Die ersten drei Semester drehen sich in erster Linie um den Erwerb der nötigen technischen Grundlagen. Hier ist die erste zu erlernende Fertigkeit das Modelling, das heißt die Erstellung virtueller Sets und Charaktere. Darüber hinaus ist für jedes Animationsprojekt ein geübtes Auge erforderlich. Auch diese Qualifikation wird in der ersten Phase des Studiums vermittelt. Fächer wie grafisches Erzählen, Perspektive, Aktzeichnen und Fotografie sorgen für das nötige Grundverständnis hinsichtlich Anatomie, Proportion, Textur, Farbe, Licht und Bildaufbau. Darüber hinaus sind die wichtigsten Grundlagenkurse des Faches Film auch für die Lernenden der Computeranimation Pflicht. Auf diese Weise soll ihnen die Fähigkeit vermittelt werden, über die Konstruktion von Figuren (Characters) und virtueller Sets hinaus überzeugende Handlungssequenzen entwickeln zu können, die auch den Betrachter bewegen. Die in dieser Phase der Ausbildung unterrichteten Fächer sind: Grundlagen Computeranimation, Erzählen, Realisation, Filmtechnik.

 

Zur Festigung der erworbenen Grundlagen folgt ein halbjähriges Projekt, das Ruhrakademie-Vordiplom, in dem eine Animationssequenz (Kurzfilm, Trailer) selbständig konzipiert und realisiert werden soll. Damit ist das viersemestrige Grundstudium an der Ruhrakademie abgeschlossen.

 

Im Hauptstudium verschiebt sich der Fokus der Ausbildung immer mehr auf die selbständige Lösung von Darstellungsproblemen und die Realisation eigener Projekte.
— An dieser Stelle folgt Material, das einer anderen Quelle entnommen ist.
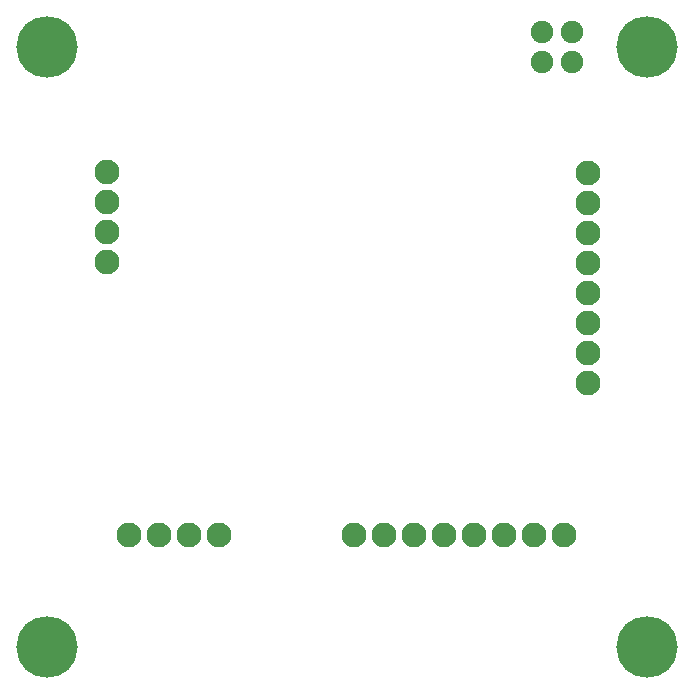
<source format=gbs>
G04 Layer: BottomSolderMaskLayer*
G04 EasyEDA v6.5.34, 2023-09-11 23:55:01*
G04 0142af5b8bed46c8af125076436406b4,5a6b42c53f6a479593ecc07194224c93,10*
G04 Gerber Generator version 0.2*
G04 Scale: 100 percent, Rotated: No, Reflected: No *
G04 Dimensions in millimeters *
G04 leading zeros omitted , absolute positions ,4 integer and 5 decimal *
%FSLAX45Y45*%
%MOMM*%

%ADD10C,5.2032*%
%ADD11C,1.9016*%
%ADD12C,2.1016*%

%LPD*%
D10*
G01*
X380992Y5460992D03*
G01*
X380992Y380992D03*
G01*
X5460992Y380992D03*
G01*
X5460992Y5460992D03*
D11*
G01*
X4571992Y5587992D03*
G01*
X4571992Y5333992D03*
G01*
X4825992Y5333992D03*
G01*
X4825992Y5587992D03*
D12*
G01*
X1073091Y1329910D03*
G01*
X1327091Y1329910D03*
G01*
X1581091Y1329910D03*
G01*
X1835091Y1329910D03*
G01*
X2981698Y1329885D03*
G01*
X3235698Y1329885D03*
G01*
X3489698Y1329885D03*
G01*
X3743698Y1329885D03*
G01*
X3997698Y1329885D03*
G01*
X4251698Y1329885D03*
G01*
X4505698Y1329885D03*
G01*
X4759698Y1329885D03*
G01*
X4956573Y2612915D03*
G01*
X4956573Y2866915D03*
G01*
X4956573Y3120915D03*
G01*
X4956573Y3374915D03*
G01*
X4956573Y3628915D03*
G01*
X4956573Y3882915D03*
G01*
X4956573Y4136915D03*
G01*
X4956573Y4390915D03*
G01*
X885410Y3637881D03*
G01*
X885410Y3891881D03*
G01*
X885410Y4145881D03*
G01*
X885410Y4399881D03*
M02*

</source>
Auf diese Weise soll sichergestellt werden, dass die Lernenden nach Beendigung ihrer Ausbildung komplexere Animationsprojekte selbständig konzipieren, koordinieren und umsetzen können. Die in dieser Phase unterrichteten Fächer sind: Computeranimation, Erzählen/Drehbuch, Spielfilm/Dokumentarfilm. Neben diesen Fächern können die Studierenden sich weitere Ergänzungsfächer aussuchen.

 

Die letzten beiden Semester sind hauptsächlich für die Anfertigung der Abschlussarbeit vorgesehen.